§ **Work request A**
From the text on computational prediction of protein structure, list each percentage, count, and month-and-year it gives, with what each one refers to.
§ **Work request B**
In the text on computational prediction of protein structure, what does predicting an unknown protein structure depend on?

§ **Excerpt**
------

Computational prediction of protein structure
A computational prediction of an unknown protein structure depends on using a homologous structure as a starting point. This will be a known protein structure that shares significant sequence homology. To develop a useful and somewhat accurate homology model, structures must usually share a minimum of 35% sequence homology. However, if significant functional/structural motifs are shared, or the proteins share an evolutionary relationship, sometimes an effective structural model can be developed for essential parts of a protein, or an active site, with local sequence conservation and less overall global sequence conservation.
The number of experimentally solved protein structures available, and the number of distinct protein folds represented has increased rapidly over recent years. As of December 2019, there are 49,107 distinct protein structures in the Protein Data Bank (PDB).1 This ever-growing pool of available solved structures is making homology modeling an ever more feasible and useful computational technique for protein structure prediction.

------

Data excerpts:
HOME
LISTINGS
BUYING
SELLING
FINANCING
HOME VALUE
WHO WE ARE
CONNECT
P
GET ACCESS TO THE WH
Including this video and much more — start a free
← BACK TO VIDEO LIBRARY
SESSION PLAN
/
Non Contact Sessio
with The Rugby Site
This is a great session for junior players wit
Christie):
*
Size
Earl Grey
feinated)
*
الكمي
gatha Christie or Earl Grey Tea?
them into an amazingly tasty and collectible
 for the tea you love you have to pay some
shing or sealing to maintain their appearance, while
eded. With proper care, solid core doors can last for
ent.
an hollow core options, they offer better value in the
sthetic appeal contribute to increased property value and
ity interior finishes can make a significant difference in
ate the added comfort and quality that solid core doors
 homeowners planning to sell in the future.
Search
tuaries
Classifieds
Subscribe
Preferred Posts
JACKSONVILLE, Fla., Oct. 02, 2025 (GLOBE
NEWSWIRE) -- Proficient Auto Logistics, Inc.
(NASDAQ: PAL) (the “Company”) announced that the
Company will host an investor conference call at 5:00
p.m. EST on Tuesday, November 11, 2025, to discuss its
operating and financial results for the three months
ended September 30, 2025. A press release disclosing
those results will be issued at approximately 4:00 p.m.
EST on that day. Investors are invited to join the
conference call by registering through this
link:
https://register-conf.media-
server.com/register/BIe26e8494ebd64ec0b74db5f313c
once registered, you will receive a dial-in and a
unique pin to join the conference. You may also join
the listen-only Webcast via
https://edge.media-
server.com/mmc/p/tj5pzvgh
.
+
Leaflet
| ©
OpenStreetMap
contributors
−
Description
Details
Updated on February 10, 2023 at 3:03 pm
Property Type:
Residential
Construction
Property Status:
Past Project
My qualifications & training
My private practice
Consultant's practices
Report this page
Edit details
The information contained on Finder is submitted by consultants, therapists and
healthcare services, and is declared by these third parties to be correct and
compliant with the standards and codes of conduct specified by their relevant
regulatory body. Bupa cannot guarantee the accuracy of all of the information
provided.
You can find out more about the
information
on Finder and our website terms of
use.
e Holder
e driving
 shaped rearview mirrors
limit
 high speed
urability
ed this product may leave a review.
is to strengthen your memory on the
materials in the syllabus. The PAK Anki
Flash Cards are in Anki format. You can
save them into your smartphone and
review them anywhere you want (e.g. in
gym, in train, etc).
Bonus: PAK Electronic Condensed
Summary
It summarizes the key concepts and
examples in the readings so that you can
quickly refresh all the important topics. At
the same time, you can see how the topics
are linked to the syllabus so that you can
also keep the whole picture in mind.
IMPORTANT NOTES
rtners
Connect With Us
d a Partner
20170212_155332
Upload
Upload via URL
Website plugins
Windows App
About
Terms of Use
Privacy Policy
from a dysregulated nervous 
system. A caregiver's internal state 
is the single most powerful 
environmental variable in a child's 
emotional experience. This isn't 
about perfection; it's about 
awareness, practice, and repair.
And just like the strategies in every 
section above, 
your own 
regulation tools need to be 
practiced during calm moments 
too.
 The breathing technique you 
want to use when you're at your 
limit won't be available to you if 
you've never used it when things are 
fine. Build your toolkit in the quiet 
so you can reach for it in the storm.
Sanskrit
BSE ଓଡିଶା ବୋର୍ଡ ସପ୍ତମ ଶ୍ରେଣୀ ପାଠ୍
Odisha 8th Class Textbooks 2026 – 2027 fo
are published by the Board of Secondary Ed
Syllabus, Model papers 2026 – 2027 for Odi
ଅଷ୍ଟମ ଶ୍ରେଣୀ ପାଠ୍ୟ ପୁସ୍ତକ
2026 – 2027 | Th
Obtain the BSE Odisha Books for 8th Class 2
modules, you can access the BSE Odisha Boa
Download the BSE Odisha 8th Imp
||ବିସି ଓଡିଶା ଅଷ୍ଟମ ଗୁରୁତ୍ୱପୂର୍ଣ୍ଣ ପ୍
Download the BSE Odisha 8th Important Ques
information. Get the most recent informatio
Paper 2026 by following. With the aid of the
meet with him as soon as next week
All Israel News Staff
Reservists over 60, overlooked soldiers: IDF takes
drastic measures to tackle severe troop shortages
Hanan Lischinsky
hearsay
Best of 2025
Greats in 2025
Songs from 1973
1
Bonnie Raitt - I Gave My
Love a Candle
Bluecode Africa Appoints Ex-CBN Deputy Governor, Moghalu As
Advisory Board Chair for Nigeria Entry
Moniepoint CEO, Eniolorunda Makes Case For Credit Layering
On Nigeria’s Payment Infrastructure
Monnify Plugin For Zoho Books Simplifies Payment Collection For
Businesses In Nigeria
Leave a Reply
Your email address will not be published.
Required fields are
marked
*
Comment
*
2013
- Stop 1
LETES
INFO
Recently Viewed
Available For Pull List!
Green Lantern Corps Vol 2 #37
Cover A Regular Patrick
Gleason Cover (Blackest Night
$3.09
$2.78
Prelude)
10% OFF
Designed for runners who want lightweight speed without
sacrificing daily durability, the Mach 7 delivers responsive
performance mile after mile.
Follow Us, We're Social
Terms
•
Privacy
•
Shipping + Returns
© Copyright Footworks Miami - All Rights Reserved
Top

------

§ **Exercise answer A**
- 35%: the minimum sequence homology that structures must usually share to develop a useful and somewhat accurate homology model
- December 2019: the date of the Protein Data Bank structure count
- 49,107: the number of distinct protein structures in the Protein Data Bank (PDB) as of December 2019

§ **Exercise answer B**
It depends on using a homologous structure as a starting point.